Islam, on the other hand, is going through hell. The 
ideological/political splits between fundamentalists and moderates, 
between traditionalists and modernizers, between Sunni and Shia, are 
only growing fiercer by the day. The Hajj in recent years has seen 
riots and violence between Sunni and Shia.

Judaism is undergoing a surge, as many Gen Xers and Gen Y members 
shift into increasingly observant forms, or return to practicing a 
faith they had given up.

This is not helping Buddhism, which has shed much of the Western 
converts it had gained since the 1950s; it's resulted in a clearer and 
more distinct Buddhism, but one far less in the Western mainstream.

Immigration is still a battle; Amnesty and a guest-worker program have 
turned the debate into a more normal nativist-immigrant battle in the 
US for at least another generation, but Europe is less clear about it.

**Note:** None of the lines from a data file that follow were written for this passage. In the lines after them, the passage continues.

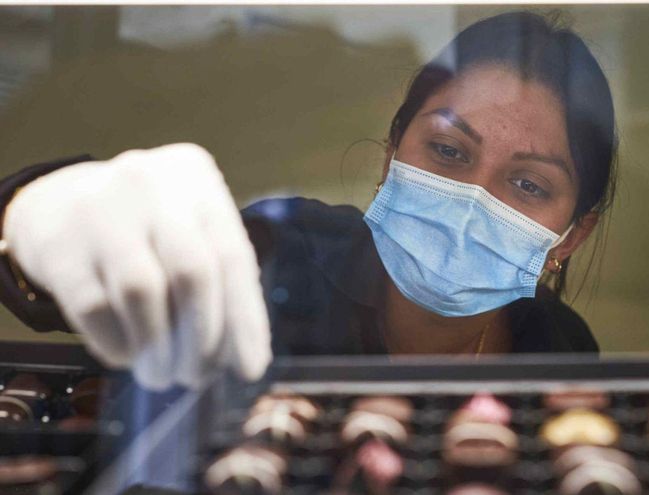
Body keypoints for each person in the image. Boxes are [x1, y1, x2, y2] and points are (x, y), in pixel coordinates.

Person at [0, 11, 617, 390]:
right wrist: (33, 212)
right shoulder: (280, 255)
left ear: (570, 237)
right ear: (391, 159)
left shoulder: (560, 345)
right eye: (449, 152)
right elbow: (108, 273)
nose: (470, 199)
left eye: (529, 184)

As posited in the European section, there's a backlash politically. 
But socially, there is as much a melding as there is a tension. The 
rising number of Muslims means that male circumcision is increasingly 
common among native Europeans as well (not wanting to look different 
in gym class, so to speak). And both the US and Europe are now 
regularly teaching kids to speak multiple languages fluently from 
birth; indeed, in some states in the US, demonstrated conversational, 
reading, and written fluency in at least one language other than 
English (at the end of senior year) is slated to become a requirement 
for high school graduation.

No real progress on an AIDS vaccine (four just began Phase III trials 
in 2012, but those are not scheduled to wrap up until 2015 at the 
earliest), but HPV vaccine improvements (and falling costs) have 
increasingly eliminated cervical cancer in the West; along with that 
comes a happy decrease in genital warts.

Smoking is increasingly uncommon in Western Europe and North America; 
sure, you can still get your cancer sticks, but taxes are eye-
poppingly high and places you can legally smoke are few.

The other cancers have seen improvements in treatment success, and in 
diagnosis, but those are victories on the margins.

Diabetes is proving to be a major issue worldwide; the obesity 
epidemic has crested, particularly among children, but the effects are 
going to be felt for decades.

Abortion is up for grabs, even in places where it was thought settled, 
partially because of the rise of religious traditionalism; bans aren't 
really on the table (the one victory of supporters of legal abortion 
has been that even in the US, there's a terrified thought of back-
alley abortions that prevents anybody from totally banning it), but 
the conditions required for a legal abortion are increasingly strict; 
the fact that the line for viability keeps getting pushed back by 
medical science is not helping matters. On the other hand, condoms and 
contraceptives have only increased in sophistication and availability; 
there's evidence of a rising tide of abstinence in premarital sex, but 
only in surveys, and those are regarded with extreme caution.